Now, let’s work from ##ln(5-x)## to get to ##1/(1-u)##.

##d/(dx)[ln(5-x)] = -1/(5-x) = -1/5*1/(1-x/5)##

Thus, with ##u = x/5##, we had just taken the derivative and then factored out ##-1/5##. To get the power series, we have to work backwards.

We had done this:

1. Differentiated our target.
2. Factored out ##-1/5##.
3. Substituted ##x/5## for ##u##.

Now, we just reverse what we did, starting from the power series itself.

1. Substitute ##u = x/5##.
2. Multiply by ##-1/5##.
3. Integrate the result.

Since ##int “function”= int”power series of that function”##, we can do this:

##1/(1-x/5) = 1 + x/5 + x^2/25 + x^3/125 + …##

##-1/5*1/(1-x/5) = -1/5 – x/25 – x^2/125 – x^3/625 – …##

##int -1/5*1/(1-x/5)dx = ln(5-x)##

##= int -1/5 – x/25 – x^2/125 – x^3/625 – …dx##

##= mathbf(C) – x/5 – x^2/50 – x^3/375 – x^4/2500 – …##

Notice how we still have to figure out the constant ##C## because we performed the indefinite integral. ##C## is the term for ##n = 0##.

For a regular power series derived from ##1/(1-x)##, we write

##sum_(n=0)^N (x-0)^n = 1/(1-x)##. where the power series is centered around ##a = 0## since it’s really the Maclaurin series (meaning, the Taylor series centered around ##a = 0##).

We know that the constant must not contain an ##x## term (because ##x## is a variable).
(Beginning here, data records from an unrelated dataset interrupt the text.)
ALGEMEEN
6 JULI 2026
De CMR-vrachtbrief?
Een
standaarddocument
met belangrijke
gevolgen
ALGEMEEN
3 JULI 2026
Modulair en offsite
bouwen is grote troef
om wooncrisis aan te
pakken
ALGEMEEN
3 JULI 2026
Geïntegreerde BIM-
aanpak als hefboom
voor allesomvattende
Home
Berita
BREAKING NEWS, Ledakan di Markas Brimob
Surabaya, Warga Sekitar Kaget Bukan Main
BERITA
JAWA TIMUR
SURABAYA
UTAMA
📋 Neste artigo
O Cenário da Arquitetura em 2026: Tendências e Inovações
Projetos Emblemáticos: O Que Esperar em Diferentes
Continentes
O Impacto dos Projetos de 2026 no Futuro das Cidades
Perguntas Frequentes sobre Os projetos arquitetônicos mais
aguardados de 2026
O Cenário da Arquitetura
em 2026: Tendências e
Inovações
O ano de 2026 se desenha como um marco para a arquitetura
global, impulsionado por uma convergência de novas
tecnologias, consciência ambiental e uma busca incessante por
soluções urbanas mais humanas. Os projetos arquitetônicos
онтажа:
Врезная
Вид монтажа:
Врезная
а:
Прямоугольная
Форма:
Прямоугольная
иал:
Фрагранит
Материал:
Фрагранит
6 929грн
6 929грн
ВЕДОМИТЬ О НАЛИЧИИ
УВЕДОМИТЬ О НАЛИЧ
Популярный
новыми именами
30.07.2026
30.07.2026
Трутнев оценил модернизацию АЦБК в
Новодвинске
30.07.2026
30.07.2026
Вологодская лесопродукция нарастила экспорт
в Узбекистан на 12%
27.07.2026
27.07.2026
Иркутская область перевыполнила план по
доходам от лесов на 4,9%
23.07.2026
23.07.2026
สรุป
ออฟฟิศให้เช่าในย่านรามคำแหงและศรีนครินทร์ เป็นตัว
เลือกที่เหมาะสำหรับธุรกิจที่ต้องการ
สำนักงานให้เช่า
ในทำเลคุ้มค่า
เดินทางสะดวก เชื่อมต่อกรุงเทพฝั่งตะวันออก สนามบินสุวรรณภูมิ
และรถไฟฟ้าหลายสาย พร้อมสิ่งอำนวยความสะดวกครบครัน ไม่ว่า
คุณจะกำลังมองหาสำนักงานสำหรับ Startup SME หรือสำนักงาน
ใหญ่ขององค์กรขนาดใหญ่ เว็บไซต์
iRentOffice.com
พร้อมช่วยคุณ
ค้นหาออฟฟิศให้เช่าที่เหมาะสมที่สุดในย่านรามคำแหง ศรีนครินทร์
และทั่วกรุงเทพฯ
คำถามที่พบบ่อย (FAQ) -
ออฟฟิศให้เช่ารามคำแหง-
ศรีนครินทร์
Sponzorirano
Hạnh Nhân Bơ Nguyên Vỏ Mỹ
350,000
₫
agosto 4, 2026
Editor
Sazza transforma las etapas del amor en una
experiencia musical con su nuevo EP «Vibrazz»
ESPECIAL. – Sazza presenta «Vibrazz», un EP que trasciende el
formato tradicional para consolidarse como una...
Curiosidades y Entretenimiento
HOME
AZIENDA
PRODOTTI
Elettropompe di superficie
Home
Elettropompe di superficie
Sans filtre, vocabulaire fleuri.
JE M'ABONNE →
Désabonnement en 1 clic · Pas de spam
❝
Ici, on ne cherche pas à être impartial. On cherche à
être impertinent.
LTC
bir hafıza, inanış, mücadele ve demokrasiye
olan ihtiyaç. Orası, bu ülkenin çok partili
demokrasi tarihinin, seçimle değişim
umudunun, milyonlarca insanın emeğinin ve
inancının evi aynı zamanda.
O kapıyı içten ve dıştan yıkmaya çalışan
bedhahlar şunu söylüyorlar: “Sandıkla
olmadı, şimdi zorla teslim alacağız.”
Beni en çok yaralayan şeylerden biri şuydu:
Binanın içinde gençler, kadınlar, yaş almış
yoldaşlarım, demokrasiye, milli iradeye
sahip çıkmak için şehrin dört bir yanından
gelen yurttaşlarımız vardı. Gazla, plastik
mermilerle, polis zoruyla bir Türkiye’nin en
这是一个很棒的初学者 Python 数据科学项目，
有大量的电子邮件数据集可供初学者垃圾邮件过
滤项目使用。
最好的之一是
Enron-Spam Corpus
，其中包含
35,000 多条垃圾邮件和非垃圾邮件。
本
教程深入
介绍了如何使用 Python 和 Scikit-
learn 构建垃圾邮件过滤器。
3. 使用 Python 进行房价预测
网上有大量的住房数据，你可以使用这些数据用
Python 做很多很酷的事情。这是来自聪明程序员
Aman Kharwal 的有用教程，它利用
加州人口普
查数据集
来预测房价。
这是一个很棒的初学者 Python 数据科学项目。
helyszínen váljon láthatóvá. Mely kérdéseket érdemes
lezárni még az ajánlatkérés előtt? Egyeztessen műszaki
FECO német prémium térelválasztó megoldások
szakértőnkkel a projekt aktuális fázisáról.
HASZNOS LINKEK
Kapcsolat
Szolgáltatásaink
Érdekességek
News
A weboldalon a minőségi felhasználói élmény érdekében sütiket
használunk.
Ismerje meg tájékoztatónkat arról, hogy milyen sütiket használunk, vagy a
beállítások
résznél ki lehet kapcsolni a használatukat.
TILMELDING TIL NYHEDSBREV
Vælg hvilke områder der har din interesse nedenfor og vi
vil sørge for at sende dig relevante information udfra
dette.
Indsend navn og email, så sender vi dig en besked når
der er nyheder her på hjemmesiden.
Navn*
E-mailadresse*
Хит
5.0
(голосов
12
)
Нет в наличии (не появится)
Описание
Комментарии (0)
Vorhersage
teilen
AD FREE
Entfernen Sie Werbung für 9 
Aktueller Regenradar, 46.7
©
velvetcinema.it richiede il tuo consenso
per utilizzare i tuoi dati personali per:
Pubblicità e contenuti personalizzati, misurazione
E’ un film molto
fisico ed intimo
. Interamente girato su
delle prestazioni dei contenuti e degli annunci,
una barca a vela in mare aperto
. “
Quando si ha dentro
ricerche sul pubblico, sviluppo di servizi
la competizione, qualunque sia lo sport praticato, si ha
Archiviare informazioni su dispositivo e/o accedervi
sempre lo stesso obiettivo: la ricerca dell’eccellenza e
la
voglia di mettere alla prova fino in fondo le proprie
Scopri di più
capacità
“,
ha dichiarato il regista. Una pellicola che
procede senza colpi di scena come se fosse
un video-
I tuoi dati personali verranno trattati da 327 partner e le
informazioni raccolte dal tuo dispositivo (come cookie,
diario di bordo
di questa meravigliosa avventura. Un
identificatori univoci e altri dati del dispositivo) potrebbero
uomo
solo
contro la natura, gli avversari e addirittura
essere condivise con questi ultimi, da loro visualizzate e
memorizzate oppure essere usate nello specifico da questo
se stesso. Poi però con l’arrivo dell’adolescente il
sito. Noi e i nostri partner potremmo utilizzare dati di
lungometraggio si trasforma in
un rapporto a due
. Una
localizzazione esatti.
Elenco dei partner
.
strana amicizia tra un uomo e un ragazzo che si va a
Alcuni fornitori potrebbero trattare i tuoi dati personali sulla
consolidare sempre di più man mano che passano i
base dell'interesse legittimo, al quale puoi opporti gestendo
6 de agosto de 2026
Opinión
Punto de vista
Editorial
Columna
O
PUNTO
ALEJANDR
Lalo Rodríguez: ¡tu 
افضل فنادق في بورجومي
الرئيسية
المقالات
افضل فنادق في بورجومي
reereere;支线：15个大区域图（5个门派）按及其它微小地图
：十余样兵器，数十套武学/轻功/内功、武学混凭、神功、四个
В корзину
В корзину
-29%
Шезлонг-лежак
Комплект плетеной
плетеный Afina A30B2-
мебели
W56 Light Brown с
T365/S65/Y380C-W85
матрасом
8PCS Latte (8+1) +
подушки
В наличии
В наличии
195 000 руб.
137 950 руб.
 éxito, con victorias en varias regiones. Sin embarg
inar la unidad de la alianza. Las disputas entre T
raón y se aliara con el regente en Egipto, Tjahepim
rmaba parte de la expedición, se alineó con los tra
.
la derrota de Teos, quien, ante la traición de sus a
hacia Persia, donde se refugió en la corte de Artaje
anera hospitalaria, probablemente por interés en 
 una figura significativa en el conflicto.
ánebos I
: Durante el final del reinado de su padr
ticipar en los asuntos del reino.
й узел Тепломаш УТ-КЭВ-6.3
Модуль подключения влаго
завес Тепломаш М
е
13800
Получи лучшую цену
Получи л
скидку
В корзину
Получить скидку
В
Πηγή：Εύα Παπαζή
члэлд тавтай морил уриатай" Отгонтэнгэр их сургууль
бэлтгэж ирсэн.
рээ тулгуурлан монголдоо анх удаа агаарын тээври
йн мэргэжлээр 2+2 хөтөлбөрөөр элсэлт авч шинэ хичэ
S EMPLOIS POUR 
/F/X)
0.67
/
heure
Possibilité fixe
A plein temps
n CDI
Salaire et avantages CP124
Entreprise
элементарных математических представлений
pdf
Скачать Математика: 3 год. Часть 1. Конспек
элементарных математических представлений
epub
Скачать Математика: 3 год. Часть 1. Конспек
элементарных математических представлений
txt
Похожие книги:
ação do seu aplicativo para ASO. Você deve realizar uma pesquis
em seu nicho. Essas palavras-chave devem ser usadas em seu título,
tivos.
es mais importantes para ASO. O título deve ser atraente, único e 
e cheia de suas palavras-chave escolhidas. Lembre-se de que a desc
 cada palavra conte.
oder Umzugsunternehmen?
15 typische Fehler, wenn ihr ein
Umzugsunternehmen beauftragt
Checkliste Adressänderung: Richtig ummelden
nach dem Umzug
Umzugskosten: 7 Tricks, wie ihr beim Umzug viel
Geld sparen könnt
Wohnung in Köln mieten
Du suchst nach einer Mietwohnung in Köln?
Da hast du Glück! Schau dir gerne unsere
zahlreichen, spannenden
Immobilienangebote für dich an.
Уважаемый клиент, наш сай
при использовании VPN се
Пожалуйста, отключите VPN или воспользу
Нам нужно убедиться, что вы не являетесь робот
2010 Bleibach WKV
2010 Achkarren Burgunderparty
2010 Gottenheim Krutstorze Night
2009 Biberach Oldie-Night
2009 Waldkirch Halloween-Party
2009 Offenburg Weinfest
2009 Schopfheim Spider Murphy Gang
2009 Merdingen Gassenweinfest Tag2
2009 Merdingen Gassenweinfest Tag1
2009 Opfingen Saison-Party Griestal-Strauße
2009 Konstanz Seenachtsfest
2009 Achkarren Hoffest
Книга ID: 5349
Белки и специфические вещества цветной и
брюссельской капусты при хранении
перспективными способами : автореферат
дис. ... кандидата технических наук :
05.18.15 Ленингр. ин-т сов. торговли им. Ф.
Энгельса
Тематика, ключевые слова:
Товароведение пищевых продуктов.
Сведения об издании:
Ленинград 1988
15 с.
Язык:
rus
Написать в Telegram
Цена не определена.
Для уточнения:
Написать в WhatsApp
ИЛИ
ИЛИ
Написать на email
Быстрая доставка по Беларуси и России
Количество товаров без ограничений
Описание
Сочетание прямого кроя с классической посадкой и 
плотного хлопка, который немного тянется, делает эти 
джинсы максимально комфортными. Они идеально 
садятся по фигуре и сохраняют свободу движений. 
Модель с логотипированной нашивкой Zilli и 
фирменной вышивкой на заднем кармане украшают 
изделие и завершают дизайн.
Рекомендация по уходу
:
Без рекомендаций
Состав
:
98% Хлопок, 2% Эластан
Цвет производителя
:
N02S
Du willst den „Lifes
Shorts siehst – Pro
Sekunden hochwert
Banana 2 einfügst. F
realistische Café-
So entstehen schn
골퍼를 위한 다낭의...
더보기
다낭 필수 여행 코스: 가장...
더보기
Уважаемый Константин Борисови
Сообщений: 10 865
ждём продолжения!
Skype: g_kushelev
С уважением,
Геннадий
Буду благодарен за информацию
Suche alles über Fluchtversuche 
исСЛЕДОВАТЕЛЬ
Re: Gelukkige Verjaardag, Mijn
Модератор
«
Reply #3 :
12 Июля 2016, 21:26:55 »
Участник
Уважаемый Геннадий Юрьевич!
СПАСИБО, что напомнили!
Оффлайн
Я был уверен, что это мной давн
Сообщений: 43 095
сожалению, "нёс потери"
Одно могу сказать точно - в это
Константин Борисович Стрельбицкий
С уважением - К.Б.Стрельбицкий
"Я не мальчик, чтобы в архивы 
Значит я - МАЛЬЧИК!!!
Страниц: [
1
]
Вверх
The constant cannot be ##lnx##, so the constant ##C## is ##color(green)(ln(5))##. So, we get:

##color(blue)(ln(5-x) = ln(5) – x/5 – x^2/50 – x^3/375 – x^4/2500 – …)##

And then finally, for the radius of convergence, it is ##|x| < 5## because ##ln(5-x)## approaches ##-oo## as ##x->5##. We know that the power series must already converge upon ##ln(5-x)## wherever the function exists because it was constructed for the function.